Lesetext:
######

Der Weg des Kriegers
Der dritte Pfeiler - das Vorhandensein Des Lehrers
Der Dritte für die Praxis notwendige Pfeiler, ist das Vorhandensein Des Lehrers. Das ist eine sehr wichtige Sache. Und das ist etwas, was insbesondere hier in dieser Region oft nicht verstanden wird. Weil nach der (Oktober-)Revolution das Verstehen aller spirituellen Traditionen, die wir früher besaßen, faktisch verlorengegangen ist. Und auch das Verstehen der Übertragung, der Übertragung der Schüler-Lehrer-Nachfolge durch Den Lehrer ist in uns faktisch verschwunden.
Die Menschen begreifen heutzutage nicht, was sie für sich gewinnen können, wenn sie irgendwelche Kurse besuchen. Sie können natürlich da irgendwelche Zeugnisse erwerben - dass sie dies und jenes sind, dass sie einen Meditationskurs absolviert haben - das wird jedoch das wahre Wissen nicht ersetzen können. Genauso denken viele, dass sie ganz bestimmt die Meditation zu beherrschen lernen, wenn sie sich alle Bücher zu diesem Thema zulegen. Oder sie verstehen nicht, dass jeder daherkommen und sagen kann: "Ich habe etwas für mich gewonnen - jetzt kann ich das an andere weitergeben".
Solche Menschen verstehen nicht, dass sie dort das wahre spirituelle Wissen nicht bekommen, dass sie am falschen Ort suchen. Zur Zeit gibt es hier sehr viele Zentren. Es gibt Zentren, wo die Menschen eine angesehene Übertragung von erleuchteten Meistern erhalten haben. Aber bei näherem Hinsehen stellt man fest, dass all diese Zentren handlungsunfähig sind. Weil die leitenden Personen dort zwar gute Schüler sein mögen. Vermutlich haben sie von diesen angesehenen Lehrern viel gelernt. Aber das reicht alles nicht, um selbst Lehrer zu sein.
Deshalb fehlt den Menschen jetzt dieses Verstehen, das Verstehen einer spirituellen Tradition, einer spirituellen Übertragung, der Einhaltung der zwei Bedingungen der Übertragung, ohne welche die spirituelle Kraft - bei einer Einweihung empfangen - sich einfach nicht entfalten wird.
Wenn ein Lehrer einem Schüler eine beliebige Technik übergibt, eine beliebige Einweihung, erhält der Schüler dadurch nicht nur eine äußere Methode, nicht nur eine äußere Technik - er bekommt auch die Energie, die notwendig ist, um diese Technik zu verwirklichen. Und das muss nicht unbedingt etwas äußerlich Fühlbares sein. Das muss nicht unbedingt ein Stück Papier, ein heiliger Talisman, ein Stab, ein Ring oder etwas ähnliches sein.
Oft ist es so, dass die Menschen es zunächst selbst nicht bemerken. Monate oder sogar Jahre können vergehen, aber der Impuls, den sie erhalten haben, er wird ihnen helfen, die Technik zu verwirklichen, er wird ihnen helfen, die Praxis stets aufrecht zu erhalten. Dadurch werden die Menschen auch viel mehr Informationen bekommen als beispielsweise nur mit Hilfe der Bücher.

######

Erfasste Daten:

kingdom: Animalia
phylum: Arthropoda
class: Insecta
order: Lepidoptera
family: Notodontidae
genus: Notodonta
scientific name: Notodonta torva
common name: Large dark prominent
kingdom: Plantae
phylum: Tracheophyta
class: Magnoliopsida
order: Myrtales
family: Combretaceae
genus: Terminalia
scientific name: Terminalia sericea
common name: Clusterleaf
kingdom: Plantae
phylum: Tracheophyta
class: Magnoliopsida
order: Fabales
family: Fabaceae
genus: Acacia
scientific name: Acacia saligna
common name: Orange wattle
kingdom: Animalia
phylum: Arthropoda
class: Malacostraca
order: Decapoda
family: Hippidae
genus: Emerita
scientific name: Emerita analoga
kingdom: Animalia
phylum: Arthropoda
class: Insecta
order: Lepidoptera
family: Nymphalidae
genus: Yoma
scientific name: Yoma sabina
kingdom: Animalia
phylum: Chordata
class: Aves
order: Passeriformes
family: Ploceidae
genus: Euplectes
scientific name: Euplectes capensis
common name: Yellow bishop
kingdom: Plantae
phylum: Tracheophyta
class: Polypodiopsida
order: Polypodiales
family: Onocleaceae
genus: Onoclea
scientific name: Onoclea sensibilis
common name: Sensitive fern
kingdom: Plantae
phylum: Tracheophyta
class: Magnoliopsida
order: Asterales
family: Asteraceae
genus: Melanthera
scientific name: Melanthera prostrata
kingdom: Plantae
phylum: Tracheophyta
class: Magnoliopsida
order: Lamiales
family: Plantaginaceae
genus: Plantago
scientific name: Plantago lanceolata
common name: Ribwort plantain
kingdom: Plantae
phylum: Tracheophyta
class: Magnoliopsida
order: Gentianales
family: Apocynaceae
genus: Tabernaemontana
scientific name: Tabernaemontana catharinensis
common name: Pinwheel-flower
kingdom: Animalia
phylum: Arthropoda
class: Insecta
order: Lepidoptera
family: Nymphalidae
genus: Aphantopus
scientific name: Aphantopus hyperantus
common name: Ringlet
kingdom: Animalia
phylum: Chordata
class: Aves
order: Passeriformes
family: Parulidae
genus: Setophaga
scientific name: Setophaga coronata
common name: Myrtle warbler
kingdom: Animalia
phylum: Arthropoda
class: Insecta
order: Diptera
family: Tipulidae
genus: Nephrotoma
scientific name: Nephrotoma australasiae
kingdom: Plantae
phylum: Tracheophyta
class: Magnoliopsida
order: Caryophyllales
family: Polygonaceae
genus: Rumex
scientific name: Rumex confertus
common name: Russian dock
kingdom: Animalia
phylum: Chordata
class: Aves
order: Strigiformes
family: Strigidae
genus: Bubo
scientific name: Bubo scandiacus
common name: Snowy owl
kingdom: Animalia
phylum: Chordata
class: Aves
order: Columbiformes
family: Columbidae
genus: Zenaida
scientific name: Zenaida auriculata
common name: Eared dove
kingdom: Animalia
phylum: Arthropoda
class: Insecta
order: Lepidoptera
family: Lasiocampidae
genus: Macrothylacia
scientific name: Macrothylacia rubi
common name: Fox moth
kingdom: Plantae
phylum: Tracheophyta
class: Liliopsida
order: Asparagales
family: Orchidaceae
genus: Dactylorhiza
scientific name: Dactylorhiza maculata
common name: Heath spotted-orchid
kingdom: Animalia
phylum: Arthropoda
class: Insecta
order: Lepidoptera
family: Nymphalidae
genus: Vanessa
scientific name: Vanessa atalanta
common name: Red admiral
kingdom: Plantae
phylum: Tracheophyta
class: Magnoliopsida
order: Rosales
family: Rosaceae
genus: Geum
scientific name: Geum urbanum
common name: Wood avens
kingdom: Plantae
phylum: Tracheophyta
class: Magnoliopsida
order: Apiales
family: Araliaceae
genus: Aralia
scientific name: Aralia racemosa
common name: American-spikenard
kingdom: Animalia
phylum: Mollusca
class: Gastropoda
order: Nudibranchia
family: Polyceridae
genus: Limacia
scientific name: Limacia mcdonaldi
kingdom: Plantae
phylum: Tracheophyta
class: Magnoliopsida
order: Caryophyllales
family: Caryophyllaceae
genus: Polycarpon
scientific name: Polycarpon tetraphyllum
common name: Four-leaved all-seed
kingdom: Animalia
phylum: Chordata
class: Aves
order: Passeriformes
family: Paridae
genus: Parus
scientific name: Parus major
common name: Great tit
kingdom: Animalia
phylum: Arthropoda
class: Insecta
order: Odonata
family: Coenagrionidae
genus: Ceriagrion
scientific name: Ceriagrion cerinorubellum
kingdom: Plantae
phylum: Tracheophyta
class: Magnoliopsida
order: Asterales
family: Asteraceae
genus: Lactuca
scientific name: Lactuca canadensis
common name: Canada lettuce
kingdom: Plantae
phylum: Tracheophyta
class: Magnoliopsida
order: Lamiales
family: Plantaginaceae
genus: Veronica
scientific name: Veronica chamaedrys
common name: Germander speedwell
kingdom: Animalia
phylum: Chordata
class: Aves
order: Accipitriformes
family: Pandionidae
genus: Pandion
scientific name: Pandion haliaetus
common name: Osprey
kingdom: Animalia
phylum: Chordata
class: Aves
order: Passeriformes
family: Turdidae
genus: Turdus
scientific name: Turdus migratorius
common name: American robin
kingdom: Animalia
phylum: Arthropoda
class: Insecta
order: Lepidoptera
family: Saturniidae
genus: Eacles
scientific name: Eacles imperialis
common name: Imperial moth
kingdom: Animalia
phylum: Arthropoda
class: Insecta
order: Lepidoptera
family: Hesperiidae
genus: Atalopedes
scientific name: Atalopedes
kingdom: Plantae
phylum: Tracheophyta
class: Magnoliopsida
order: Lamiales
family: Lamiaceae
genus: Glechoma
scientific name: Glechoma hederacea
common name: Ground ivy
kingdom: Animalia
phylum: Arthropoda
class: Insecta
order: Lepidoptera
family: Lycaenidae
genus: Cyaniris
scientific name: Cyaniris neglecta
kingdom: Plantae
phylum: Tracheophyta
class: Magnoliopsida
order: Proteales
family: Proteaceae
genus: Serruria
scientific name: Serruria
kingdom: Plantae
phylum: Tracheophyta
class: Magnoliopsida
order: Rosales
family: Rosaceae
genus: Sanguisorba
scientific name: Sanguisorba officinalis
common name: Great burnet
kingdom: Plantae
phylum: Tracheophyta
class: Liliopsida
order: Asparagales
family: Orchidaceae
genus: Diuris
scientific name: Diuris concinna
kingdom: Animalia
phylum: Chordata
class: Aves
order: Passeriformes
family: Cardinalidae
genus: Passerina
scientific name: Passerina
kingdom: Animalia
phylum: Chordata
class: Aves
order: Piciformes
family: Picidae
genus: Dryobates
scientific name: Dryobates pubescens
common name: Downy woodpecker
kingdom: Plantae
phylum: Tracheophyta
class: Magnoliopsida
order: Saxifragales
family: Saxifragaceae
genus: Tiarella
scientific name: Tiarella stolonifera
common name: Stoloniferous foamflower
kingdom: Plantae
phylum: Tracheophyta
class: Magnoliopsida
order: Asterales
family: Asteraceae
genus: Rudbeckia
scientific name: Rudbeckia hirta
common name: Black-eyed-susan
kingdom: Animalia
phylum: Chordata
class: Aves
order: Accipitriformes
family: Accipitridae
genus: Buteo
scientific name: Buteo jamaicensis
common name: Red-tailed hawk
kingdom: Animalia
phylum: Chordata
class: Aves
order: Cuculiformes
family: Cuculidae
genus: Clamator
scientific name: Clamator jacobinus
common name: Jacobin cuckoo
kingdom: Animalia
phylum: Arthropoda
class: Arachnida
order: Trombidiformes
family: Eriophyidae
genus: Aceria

######

Aufgabenstellung: Führe den Text über den Lehrer als dritten Pfeiler im Anschluss an seinen letzten Satz weiter. Die Auflistung steht in keinem Zusammenhang mit dem Text über den Lehrer als dritten Pfeiler.

Lösung:
Ja, es kann sein, dass es den Menschen zuerst unklar ist, was ihnen gesagt wird. Aber im Laufe ihrer Praxis werden sie eigene Erfahrung sammeln. Und dann werden sie sich daran erinnern, was ihnen früher gesagt wurde und sie werden das nutzen können. Nur eine Übertragung kann so etwas vermitteln.
Die zweite Bedingung besteht darin, dass Das Wissen von einem Menschen übertragen werden sollte, der selbst praktiziert und der die Erfahrung dieser Zustände besitzt. Nur ein solcher Mensch kann mit notwendiger Autorität und Qualifikation den Schüler auf seine Fehler aufmerksam machen. Nur ein solcher Mensch kann die spirituelle Praxis anderer leiten. Nur ein solcher Mensch ist in der Lage zu entscheiden, welche Technik in welcher Intensität einem anderen Menschen passt.
Und dies hängt nicht von irgendwelchen Kursen oder ähnlichem ab. Historisch gesehen gab es oft große Meister und Patriarchen, die weder lesen noch schreiben konnten. Dennoch konnten sie die heiligen Texte kommentieren.
Sogar Der Sechste Zen-Patriarch Huineng war ein Analphabet - dies wird in dem Platform-Sutra beschrieben. Jedoch wurde er von den bekanntesten Lehrern besucht, sie haben ihm Sutras vorgelesen - und er hat sie unmittelbar mündlich kommentiert. Weil er das Wichtigste besaß - er besaß die Erfahrung. Deshalb war er in der Lage sofort zu verstehen, worum es in diesem oder jenem Sutra ging, und konnte sofort dessen Verstehen darlegen. Er besaß keine Philosophie, er hat keine zahlreiche Bücher studiert, keine Arbeiten, die diese Fragen behandelten, aber er konnte sofort sagen, worin der Wesenskern besteht, weil er ihn fühlte.
Und nur solche Menschen können mit Autorität behaupten, dass die Erleuchtung "das" oder die Meditation "jenes" ist. Wenngleich es kaum anzunehmen ist, dass solche Menschen in diesen Kategorien reden werden.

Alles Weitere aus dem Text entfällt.